-- Work request --
Extract each line of the data below that contains the string "qual". Reproduce those lines verbatim in their original order.

━━━━━ Source material ━━━━━

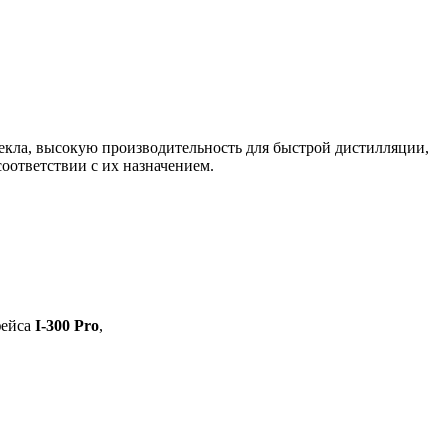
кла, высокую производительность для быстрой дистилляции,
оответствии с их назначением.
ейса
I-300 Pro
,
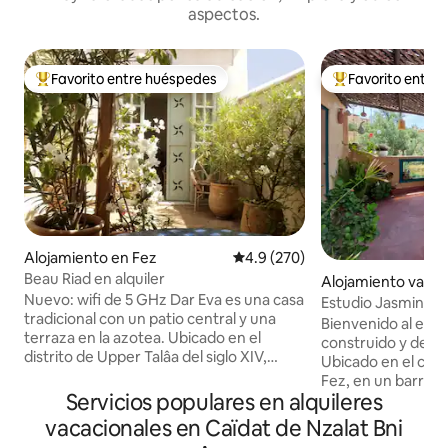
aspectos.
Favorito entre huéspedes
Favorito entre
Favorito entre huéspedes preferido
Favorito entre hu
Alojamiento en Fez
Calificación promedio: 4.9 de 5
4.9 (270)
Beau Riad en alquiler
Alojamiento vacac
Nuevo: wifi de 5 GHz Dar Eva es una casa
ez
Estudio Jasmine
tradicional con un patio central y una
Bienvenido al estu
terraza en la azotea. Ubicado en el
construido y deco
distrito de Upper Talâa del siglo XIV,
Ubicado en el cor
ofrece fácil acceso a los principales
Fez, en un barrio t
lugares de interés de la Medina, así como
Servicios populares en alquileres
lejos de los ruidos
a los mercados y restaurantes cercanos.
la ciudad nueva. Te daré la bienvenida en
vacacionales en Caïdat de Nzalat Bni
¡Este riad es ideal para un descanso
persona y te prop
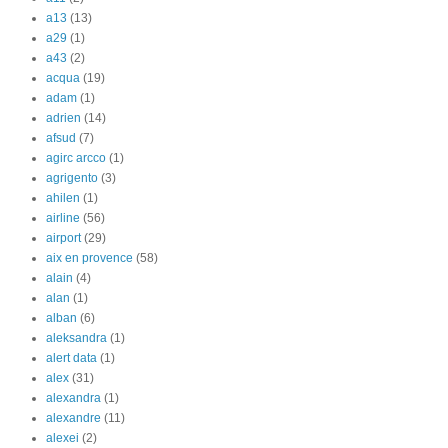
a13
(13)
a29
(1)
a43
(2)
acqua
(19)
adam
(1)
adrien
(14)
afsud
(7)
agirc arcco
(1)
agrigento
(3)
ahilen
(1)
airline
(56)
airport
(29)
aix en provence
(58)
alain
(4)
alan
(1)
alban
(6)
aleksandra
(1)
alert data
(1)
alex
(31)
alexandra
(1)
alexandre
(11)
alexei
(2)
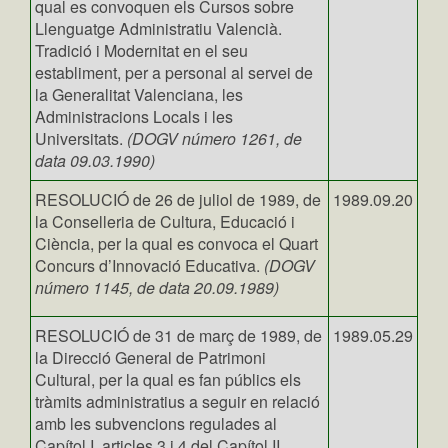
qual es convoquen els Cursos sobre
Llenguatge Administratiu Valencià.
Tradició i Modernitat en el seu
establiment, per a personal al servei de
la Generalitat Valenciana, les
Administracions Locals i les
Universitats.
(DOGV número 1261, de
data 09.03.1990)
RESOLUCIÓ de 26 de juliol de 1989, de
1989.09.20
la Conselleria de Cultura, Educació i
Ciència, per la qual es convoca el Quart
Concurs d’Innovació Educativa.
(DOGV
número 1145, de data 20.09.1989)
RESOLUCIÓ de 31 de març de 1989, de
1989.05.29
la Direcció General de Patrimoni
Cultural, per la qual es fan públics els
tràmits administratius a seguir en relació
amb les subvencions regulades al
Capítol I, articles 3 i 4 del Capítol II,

━━━━━

-- The completed task --
qual es convoquen els Cursos sobre
Ciència, per la qual es convoca el Quart
Cultural, per la qual es fan públics els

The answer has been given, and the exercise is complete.